This invention relates to plant disease resistance, in particular to plant genes conferring pathogen resistance.
Whether a plant is resistant or susceptible to attack by a given pathogen is frequently under the control of a single, dominant resistance gene (Flor, Annu. Rev. Phytopathol. 9:275-296, 1971). Resistance gene products are thought to recognize signal molecules produced by the pathogen and respond by initiating rapid changes in host cell physiology and metabolism that directly inhibit pathogen growth.

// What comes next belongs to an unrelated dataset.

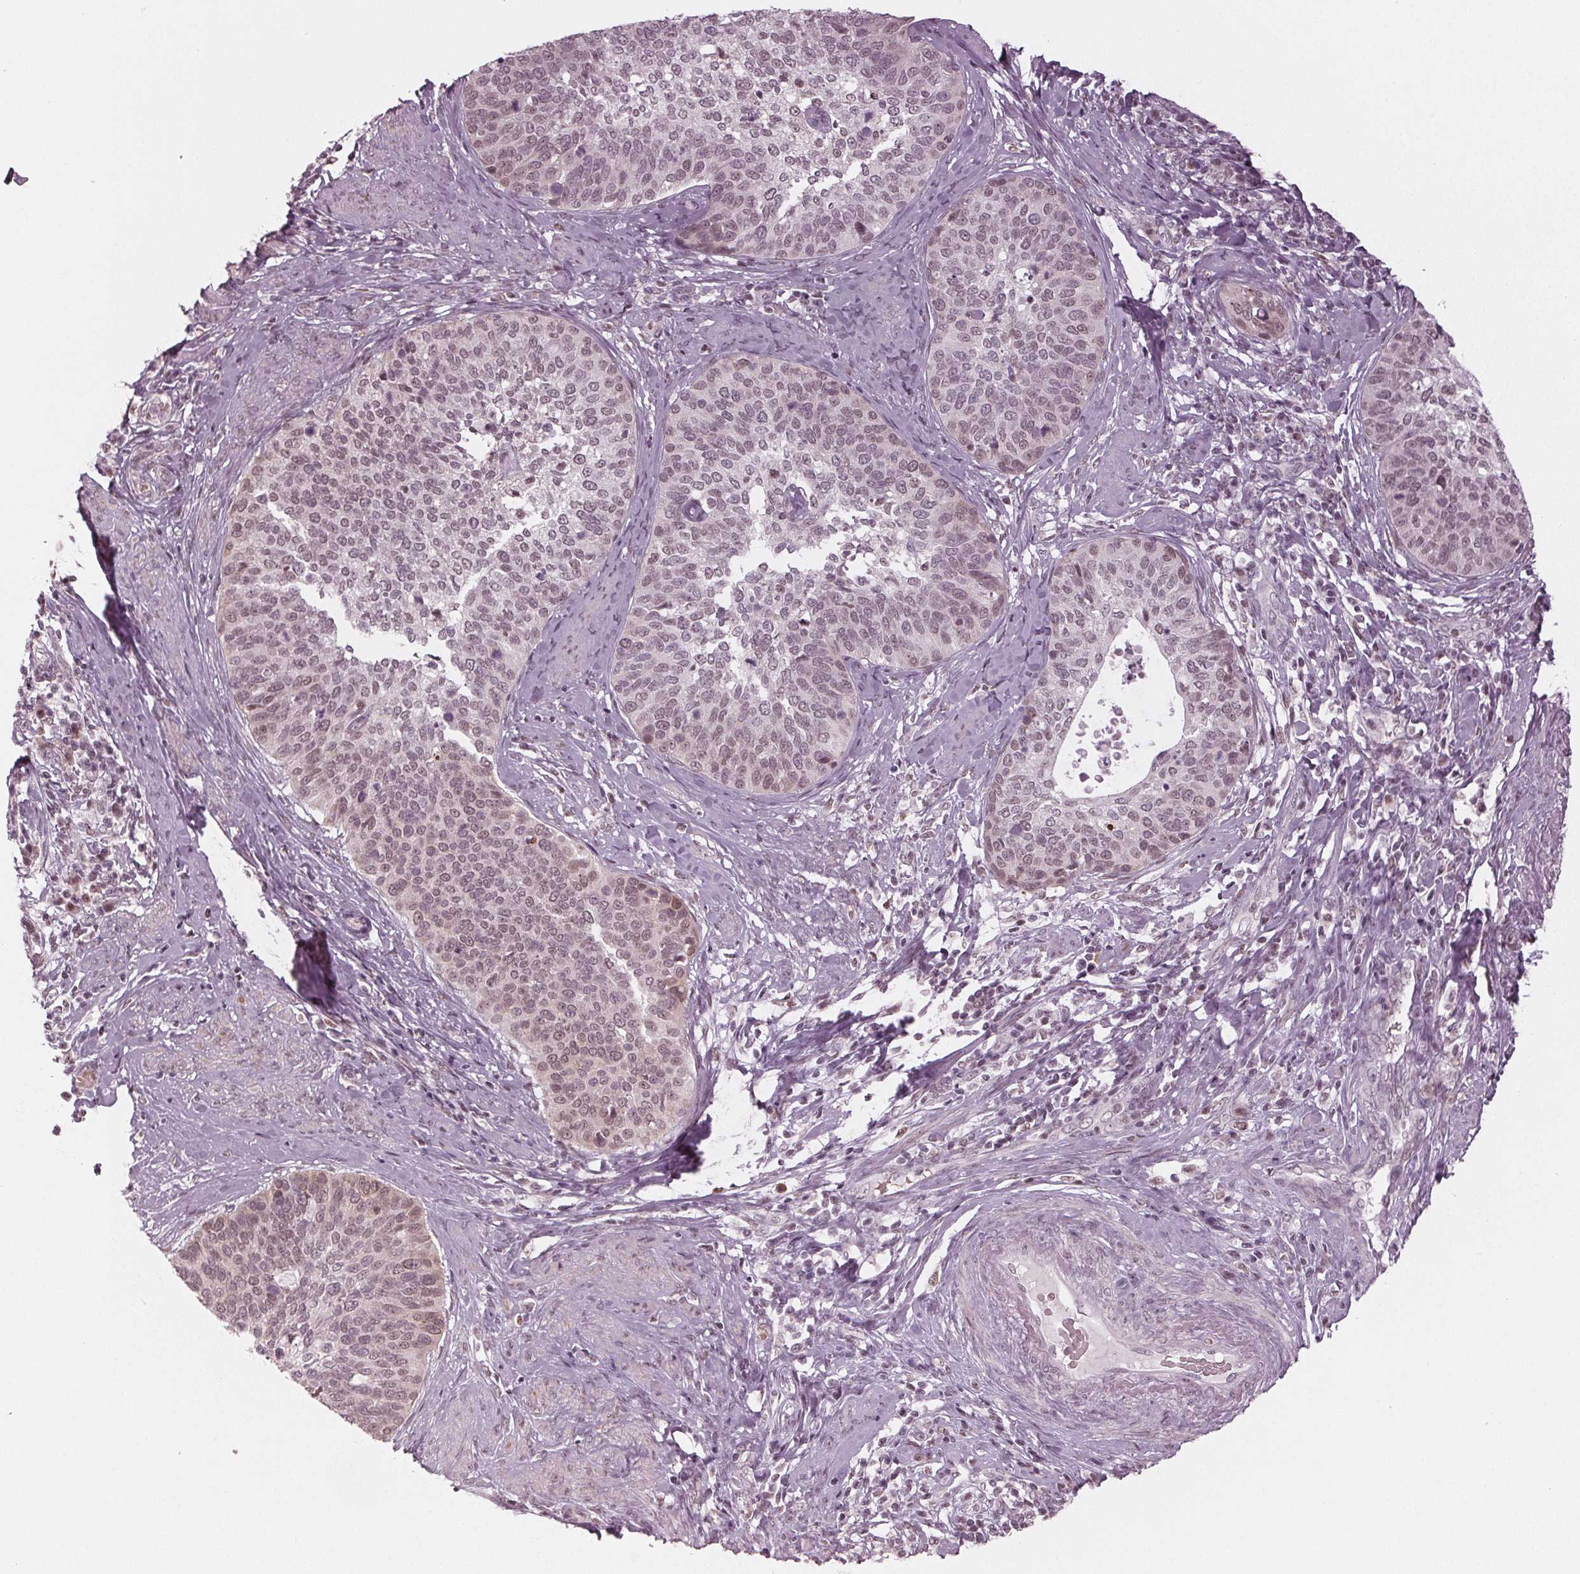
{"staining": {"intensity": "weak", "quantity": "25%-75%", "location": "nuclear"}, "tissue": "cervical cancer", "cell_type": "Tumor cells", "image_type": "cancer", "snomed": [{"axis": "morphology", "description": "Squamous cell carcinoma, NOS"}, {"axis": "topography", "description": "Cervix"}], "caption": "Immunohistochemistry (IHC) (DAB (3,3'-diaminobenzidine)) staining of human cervical squamous cell carcinoma demonstrates weak nuclear protein expression in about 25%-75% of tumor cells.", "gene": "DNMT3L", "patient": {"sex": "female", "age": 69}}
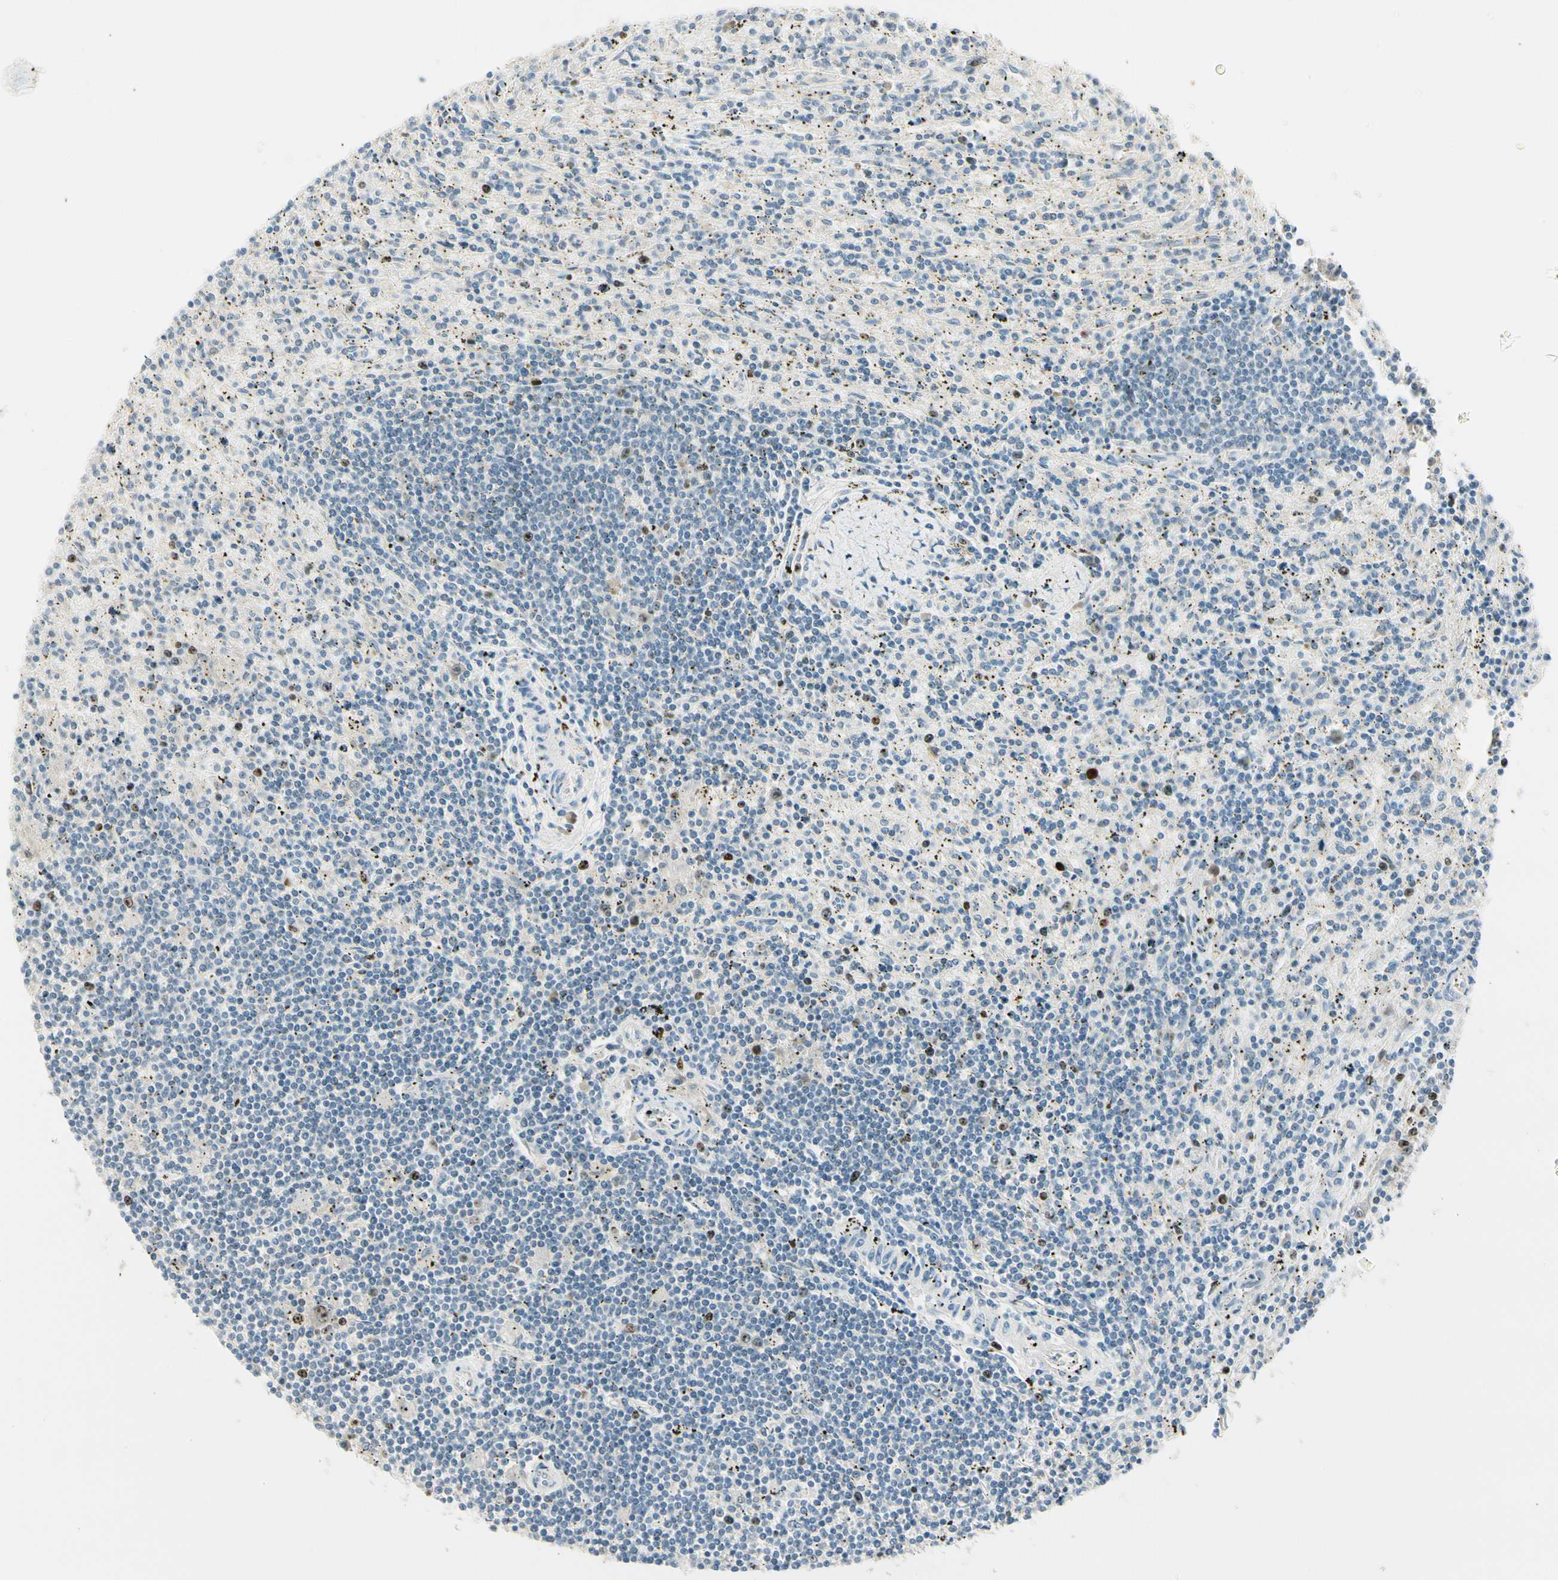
{"staining": {"intensity": "moderate", "quantity": "<25%", "location": "nuclear"}, "tissue": "lymphoma", "cell_type": "Tumor cells", "image_type": "cancer", "snomed": [{"axis": "morphology", "description": "Malignant lymphoma, non-Hodgkin's type, Low grade"}, {"axis": "topography", "description": "Spleen"}], "caption": "A low amount of moderate nuclear staining is present in about <25% of tumor cells in lymphoma tissue. Using DAB (3,3'-diaminobenzidine) (brown) and hematoxylin (blue) stains, captured at high magnification using brightfield microscopy.", "gene": "PITX1", "patient": {"sex": "male", "age": 76}}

Classic genetic analyses of disease resistance in plants have demonstrated that resistance to pathogens is often highly specific, requiring single corresponding genetic loci in both the plant and the pathogen. Several plant genes corresponding to these resistance loci have recently been cloned and characterized. The Pto gene from tomato, which confers resistance to Pseudomonas syringae pv. tomato, encodes a serine-threonine protein kinase (Martin et al., Science 262:1432-1436, 1993). The RPS2, RPM1 and RPP5 genes from Arabidopsis (Bent et al., Science 265:1856-1860, 1994; Mindrinos et al., Cell 78:1089-1099, 1994; Grant et al., Science 269:843-846, 1995), the N gene from tobacco (Whitham et al., Cell 78:1101-1115, 1994), and the L6 gene from flax (Lawrence et al., Plant Cell 7:1195-1206, 1995) all have several motifs suggestive of signaling roles for these proteins. These motifs include nucleotide binding sites (NBSs) and leucine-rich repeats (LRRs); thus, these proteins are commonly referred to as the NBS/LRR class. LRR motifs have been implicated in protein-protein interactions (Kobe and Deisenhofer, Trends Biochem. Sci. 19:415-421, 1994), raising the possibility that the LRR portion of these resistance gene products is required for specific recognition of a protein elicitor, or for interaction with other protein components of a signal transduction pathway. RPP5, L6 and N also contain N-terminal domains with homology to the mammalian interleukin 1 receptor (IL-1R) and the Drosophila Toll gene. These genes encode transmembrane receptor tyrosine kinases that act upstream of the rel family transcription factors NF-.kappa.B and Dorsal. A kinase with high levels of homology to Pto--the Pelle gene product--functions downstream of Toll in Drosophila.
It is possible that molecular recognition of an avirulent pathogen requires proteins with all of these motifs. The identification of Prf, an NBS/LRR protein required for function of the Pto gene, and of Xa-21, a gene that confers resistance to bacterial blight of rice and has both an LRR and a kinase domain, supports this hypothesis. This striking similarity between genes that confer resistance to bacterial, viral and fungal pathogens suggests that mechanisms of resistance are conserved within and among different plant species. Therefore, the signal transduction pathways utilized by the different resistance gene products may converge at some common step. However, genes that integrate different upstream molecular recognition signals and activate a hypothetical common downstream resistance pathway have not been previously identified.